I checked in my music collection into git annex (about 25000 files) and i'm really impressed by the performance of git annex (after i've done an git-repack). Now i'm also moving my movies into the same git-annex, but i have the following layout of my disk drives:

  • small raid-1 for important stuff (music, documents), which is also backupped (aka: raid)
  • big bulk data store (aka: media)

In the git-annex the following layout of files is used:

  • documents/ <- on raid
  • music/ <- on raid
  • videos/ <- on media

Now i didn't simply clone the raid-annex to media, but did an sparse-checkout (possible since version 1.7.0)

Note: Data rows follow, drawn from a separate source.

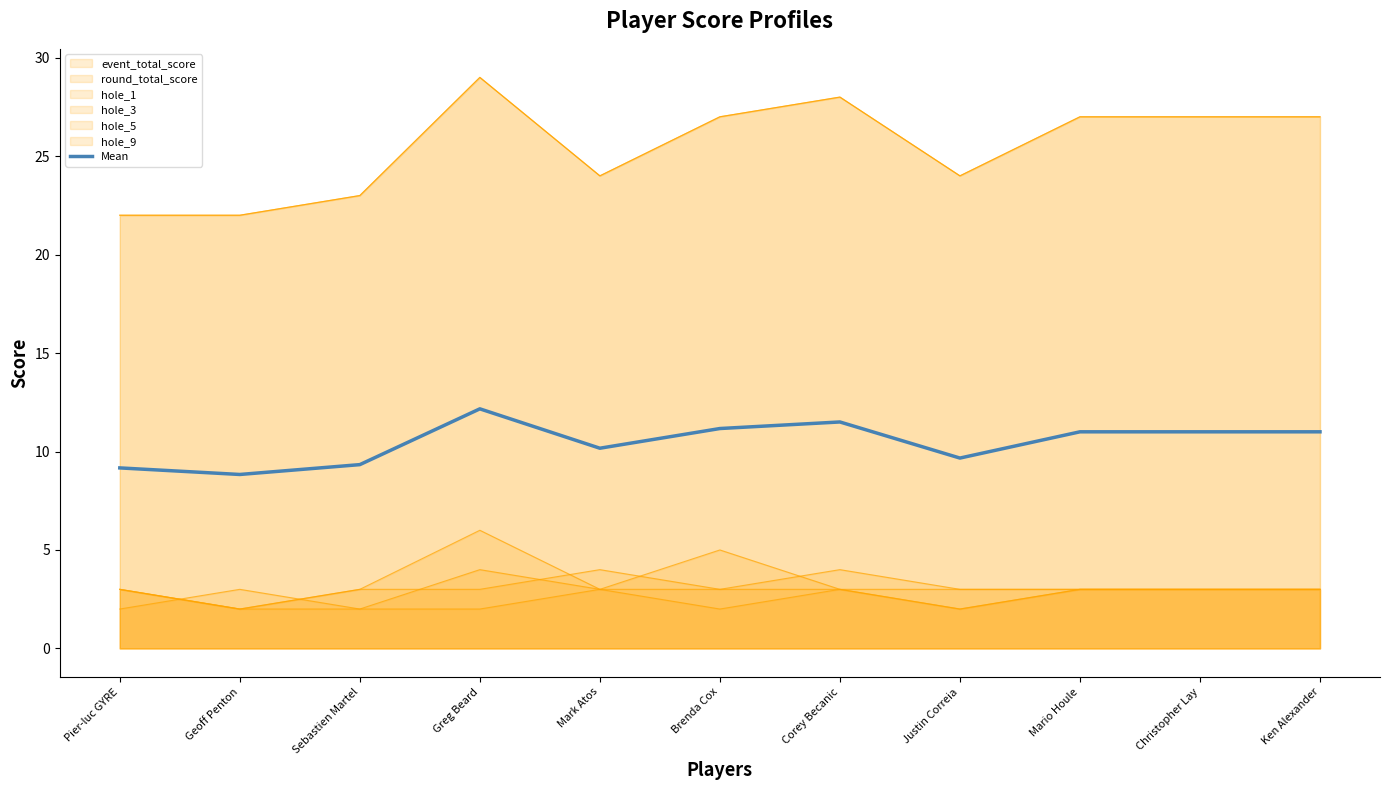

At which label does the data first exceed 11?

Greg Beard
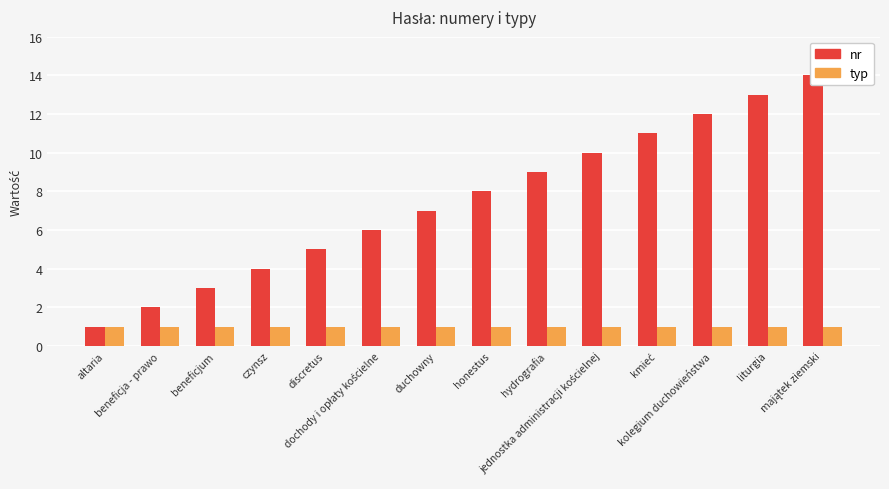

Reading left to right, what are all the values shown in this chart?

nr: 1	2	3	4	5	6	7	8	9	10	11	12	13	14
typ: 1	1	1	1	1	1	1	1	1	1	1	1	1	1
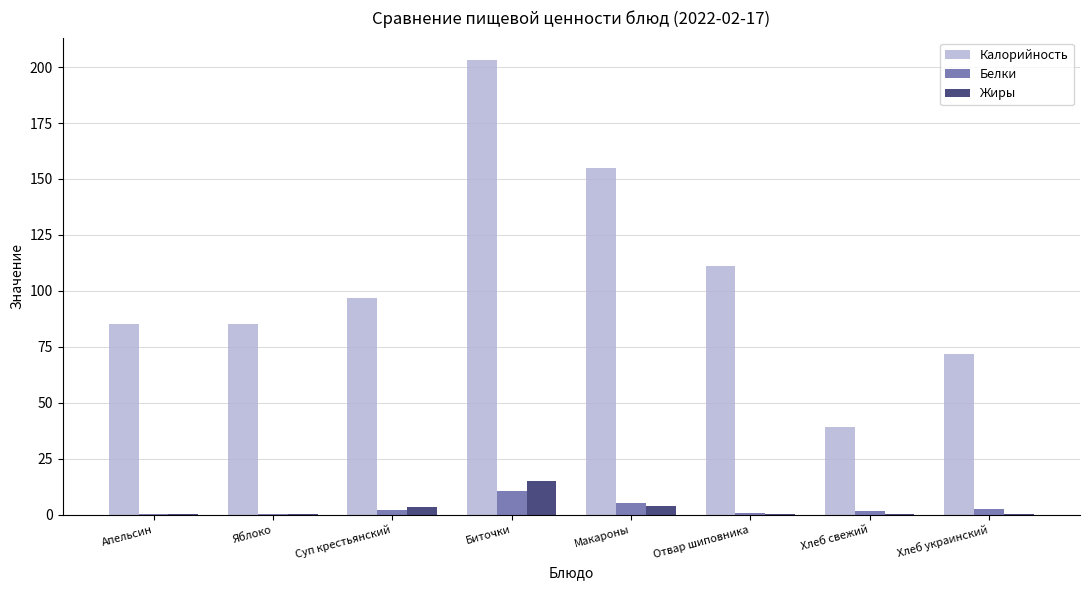

The Жиры series shows 14.9 at Биточки. True or false?

True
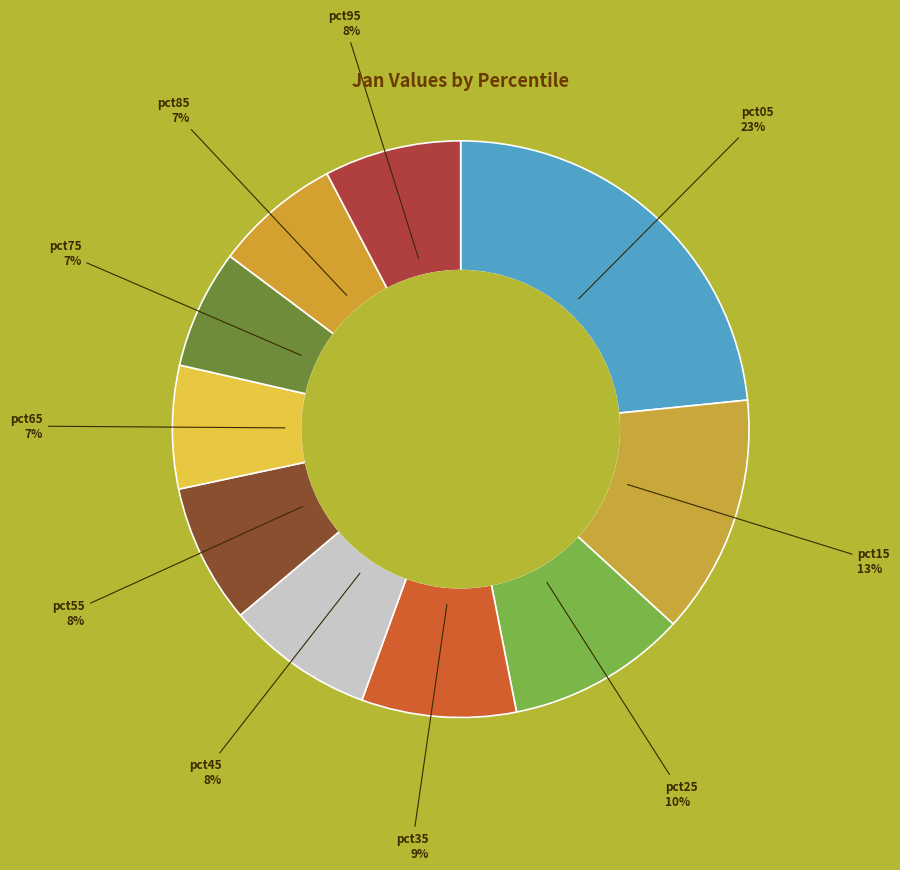

How many segments does this pie chart have?

10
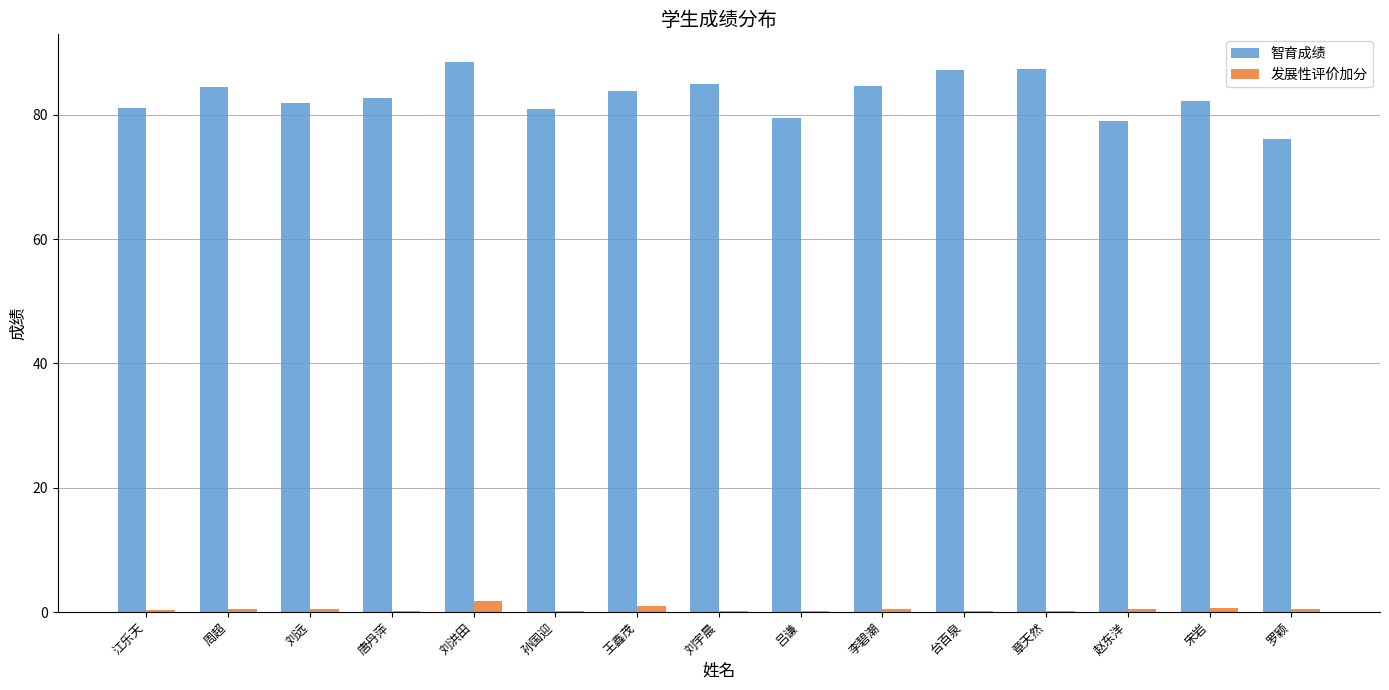

What is the sum of all 智育成绩 values?

1244.3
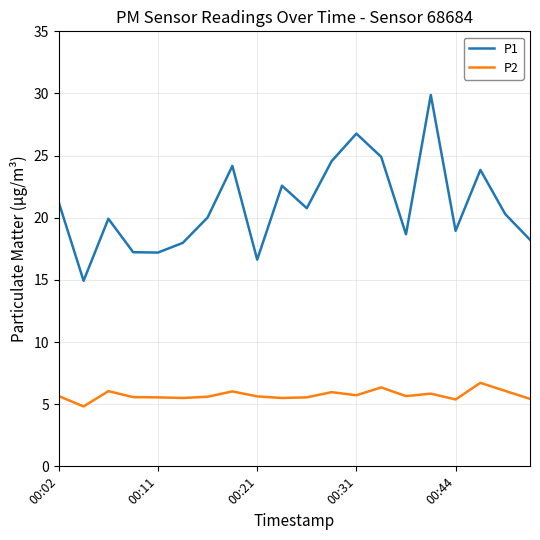

What is the difference between the maximum and minimum values in the P2 series?

1.9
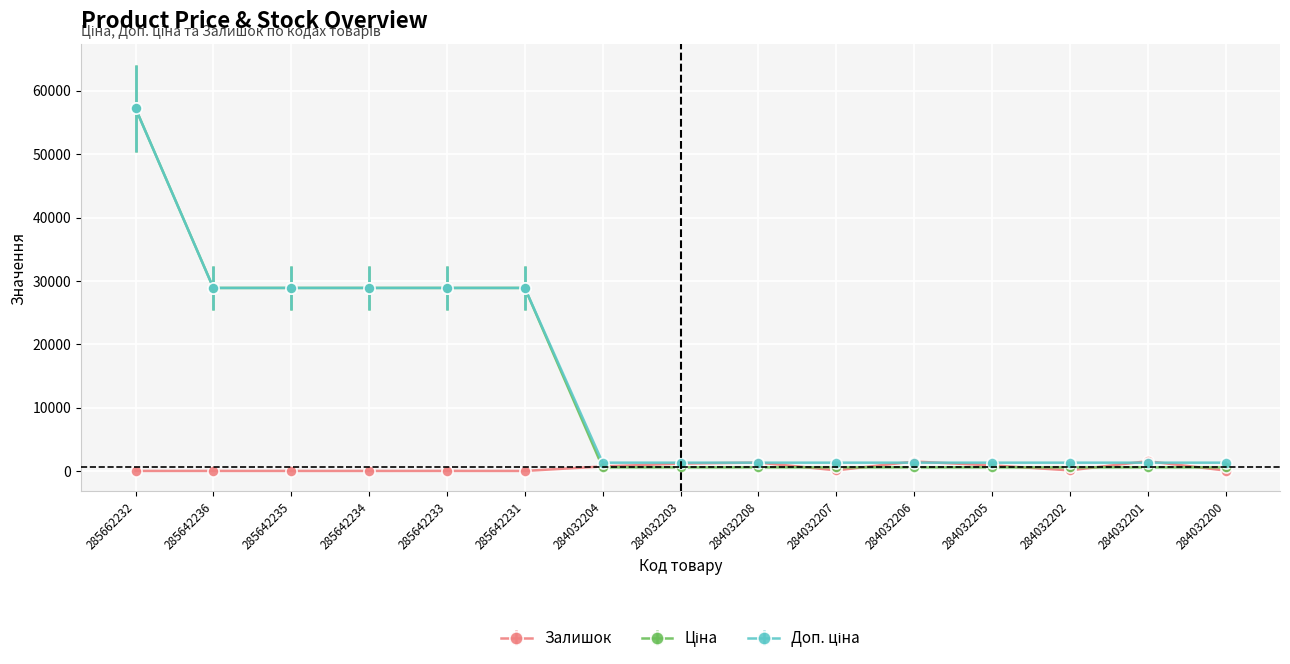

At which category is the sum across all series the highest?

285662232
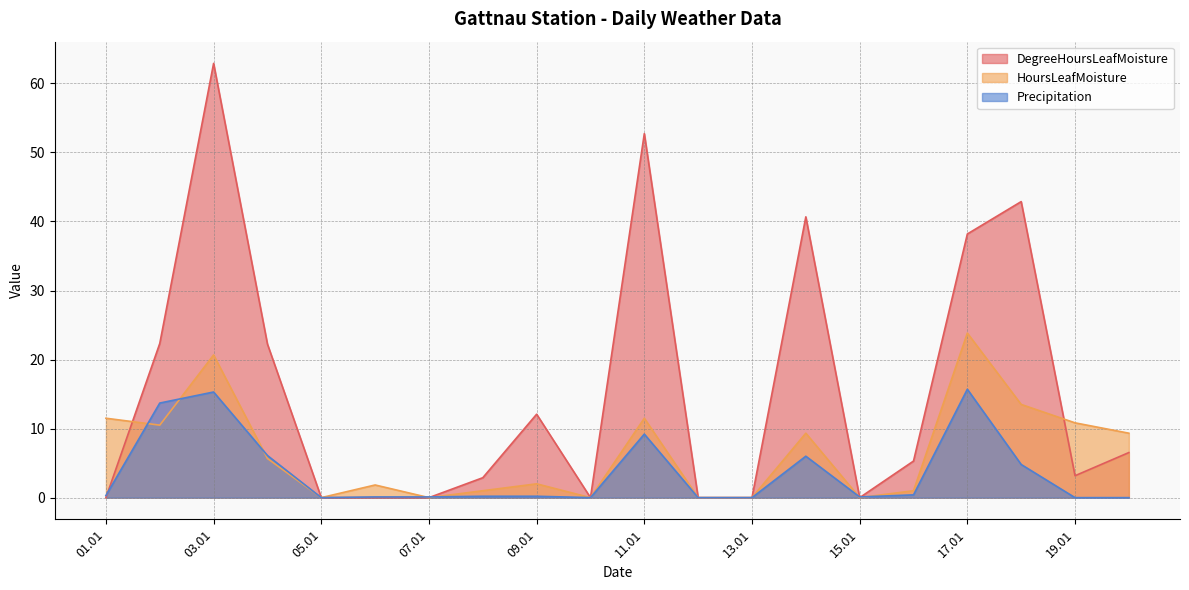

Which series has the largest range (max minus min)?

DegreeHoursLeafMoisture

  • raid: .git-annex/, documents/ and music
  • media: .git-annex/, videos/

As you can see i have to checkout the .git-annex directory with the file-logs twice which slows down git operations. Everything else works fine until now. git-annex doesn't have any problem, that only a part of the symlinks are present, which is really great. Is there a possibility to sparse checkout the .git-annex directory also? Perhaps splitting the log files in .git-annex/ into N subfolders, corresponding to the toplevel subfolders, like this?

Before:

 $ ls .git-annex
 00 01 02....

After:

 $ ls .git-annex
 documents/ music/ videos/
 $ ls .git-annex/documents
 00 01 02....

This would make it possible to checkout only the part of the log files which i'm interested in.